The area described by Pausanias to the east of the sanctuary of Olympia has been flooded by the Alfeios River since ancient times and has become covered with silt. In modern plans and descriptions it is usually stated quite simply that "nothing remains of the hippodrome due to flooding in medieval times".
This served as an additional incentive for the German researchers: Using modern geophysical methods, they systematically searched the area for the first time.
The experts Armin Grubert from Mainz and Christian Huebner from Freiburg, who specialize in the use of geomagnetic and geo-radar techniques, were able to map soil disturbances such as water courses, ditches, and walls.
They detected conspicuous, rectilinear structures along a stretch of almost 1,200 metres. The researchers believe this to be the hippodrome race course, which ran parallel to the stadium. Structural remains identified as the temple of Demeter, known to have been sited near the hippodrome, were discovered in the northern part of the area investigated in the spring of 2007.
Of particular interest is the fact that at the halfway point of the northern access to the starting-gates - where Pausanias describes the chariot entryway to the hippodrome - there is a circular arrangement with a diametre of about 10 metres, clearly marked in the ancient soil layer, which could be the remains of the sacred structure described here by the ancient writer.
The actual starting-gates, with boxes for up to 24 teams of horses, are most probably located under a gigantic pile of earth excavated by the archaeologists investigating the temple area since 1875.
The investigation of the area east of the sanctuary of Olympia, funded by the Institute of Sports Science of the University of Mainz and the International Riding Association, has produced the first concrete indications of the location of the race course and its geographical dimensions.
Ten students were on hand to assist Professor Mueller, who is an authority on Olympia.
"The DAI, with its branch in Athens, has done sports history a great service through its contribution," says Mueller. "The project could become a new attraction for the sports world, similar to the excavation of the ancient Olympic stadium 50 years ago."

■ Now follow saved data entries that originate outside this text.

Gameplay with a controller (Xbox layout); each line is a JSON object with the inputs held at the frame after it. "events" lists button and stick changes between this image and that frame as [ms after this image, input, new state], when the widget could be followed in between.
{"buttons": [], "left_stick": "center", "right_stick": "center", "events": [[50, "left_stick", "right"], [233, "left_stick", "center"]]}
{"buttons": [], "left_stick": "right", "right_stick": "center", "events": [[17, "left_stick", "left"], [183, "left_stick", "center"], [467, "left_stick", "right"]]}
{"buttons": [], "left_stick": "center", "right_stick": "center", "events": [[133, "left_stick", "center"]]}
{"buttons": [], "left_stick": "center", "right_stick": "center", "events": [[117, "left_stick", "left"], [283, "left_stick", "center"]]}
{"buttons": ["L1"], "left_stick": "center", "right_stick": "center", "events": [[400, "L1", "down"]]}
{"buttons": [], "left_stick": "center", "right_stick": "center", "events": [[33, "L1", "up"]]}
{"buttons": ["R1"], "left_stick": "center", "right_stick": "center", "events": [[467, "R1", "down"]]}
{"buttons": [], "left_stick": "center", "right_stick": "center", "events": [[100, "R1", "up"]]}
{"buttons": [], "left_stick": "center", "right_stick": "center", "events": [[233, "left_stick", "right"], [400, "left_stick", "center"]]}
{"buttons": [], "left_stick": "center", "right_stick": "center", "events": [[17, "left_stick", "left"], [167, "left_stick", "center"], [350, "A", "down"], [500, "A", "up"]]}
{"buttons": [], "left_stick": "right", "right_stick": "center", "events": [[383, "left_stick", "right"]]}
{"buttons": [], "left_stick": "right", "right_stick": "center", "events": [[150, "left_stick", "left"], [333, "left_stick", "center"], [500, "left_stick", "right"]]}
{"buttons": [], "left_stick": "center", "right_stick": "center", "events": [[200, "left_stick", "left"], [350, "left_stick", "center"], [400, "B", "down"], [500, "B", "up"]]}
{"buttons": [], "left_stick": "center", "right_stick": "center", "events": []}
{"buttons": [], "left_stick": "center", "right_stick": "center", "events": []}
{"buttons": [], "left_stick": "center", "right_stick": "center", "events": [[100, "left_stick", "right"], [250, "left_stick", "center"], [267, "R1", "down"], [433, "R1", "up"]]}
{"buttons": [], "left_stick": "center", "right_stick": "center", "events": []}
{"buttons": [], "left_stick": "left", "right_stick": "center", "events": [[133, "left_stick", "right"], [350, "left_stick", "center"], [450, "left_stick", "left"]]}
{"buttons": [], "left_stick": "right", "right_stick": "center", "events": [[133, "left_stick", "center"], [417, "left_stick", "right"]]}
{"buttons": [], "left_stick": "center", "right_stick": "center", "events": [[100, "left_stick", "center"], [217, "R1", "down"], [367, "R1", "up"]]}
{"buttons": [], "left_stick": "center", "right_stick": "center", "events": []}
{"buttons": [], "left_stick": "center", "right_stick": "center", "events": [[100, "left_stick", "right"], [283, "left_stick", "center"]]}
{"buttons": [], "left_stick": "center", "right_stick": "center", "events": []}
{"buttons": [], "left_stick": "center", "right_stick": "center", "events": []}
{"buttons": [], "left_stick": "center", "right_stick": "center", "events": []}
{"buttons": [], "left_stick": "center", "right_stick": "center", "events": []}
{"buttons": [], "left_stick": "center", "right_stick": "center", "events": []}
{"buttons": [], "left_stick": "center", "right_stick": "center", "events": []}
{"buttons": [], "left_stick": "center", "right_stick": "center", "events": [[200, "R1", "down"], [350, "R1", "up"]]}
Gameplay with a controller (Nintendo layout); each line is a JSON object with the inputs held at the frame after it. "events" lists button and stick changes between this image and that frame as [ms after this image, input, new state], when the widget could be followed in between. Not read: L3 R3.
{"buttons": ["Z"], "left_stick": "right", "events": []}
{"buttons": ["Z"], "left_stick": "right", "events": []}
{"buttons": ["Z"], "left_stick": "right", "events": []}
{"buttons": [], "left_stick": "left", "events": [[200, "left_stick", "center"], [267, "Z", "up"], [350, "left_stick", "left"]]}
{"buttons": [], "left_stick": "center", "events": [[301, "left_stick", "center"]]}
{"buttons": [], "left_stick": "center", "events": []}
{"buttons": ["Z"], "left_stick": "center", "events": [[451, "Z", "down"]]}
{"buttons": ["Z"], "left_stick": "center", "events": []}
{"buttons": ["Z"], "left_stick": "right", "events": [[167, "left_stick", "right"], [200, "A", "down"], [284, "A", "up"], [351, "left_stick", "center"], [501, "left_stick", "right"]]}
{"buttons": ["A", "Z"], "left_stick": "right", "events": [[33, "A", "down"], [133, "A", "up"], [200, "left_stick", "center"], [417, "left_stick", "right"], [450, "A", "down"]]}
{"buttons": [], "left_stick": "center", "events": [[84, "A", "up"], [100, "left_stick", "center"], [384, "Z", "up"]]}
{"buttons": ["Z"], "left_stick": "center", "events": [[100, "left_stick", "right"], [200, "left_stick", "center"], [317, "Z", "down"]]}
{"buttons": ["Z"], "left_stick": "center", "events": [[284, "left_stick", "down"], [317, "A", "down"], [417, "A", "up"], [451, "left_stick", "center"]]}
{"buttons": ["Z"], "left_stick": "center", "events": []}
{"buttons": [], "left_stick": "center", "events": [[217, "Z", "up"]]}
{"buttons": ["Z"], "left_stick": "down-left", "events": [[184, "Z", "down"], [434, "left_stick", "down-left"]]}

The area east of the sanctuary of Olympia had not been the subject of archaeological investigation before, although the ancient written sources show that this must have been the site of the largest structure built to host events there.
According to Pausanias, the hippodrome lay south of the now researched and reconstructed stadium, and must now be several metres below the current level. It is only here, between the adjoining hills on the other side of the road to Arcadia in the north and the bed of the Alfeios River in the south that the topology is suitable for the accommodation of a race course with a length of more than one kilometre.
The landscape in this area has changed so much that it is nearly impossible to reconstruct its appearance in ancient times.
"Without any need for excavation, modern geomagnetic techniques have given us the first clear indications of the site of the hippodrome east of the sanctuary of Olympia," says Mueller.
"This means that archaeological and sports-historical research has come a little closer to solving one of the last great mysteries of Olympia."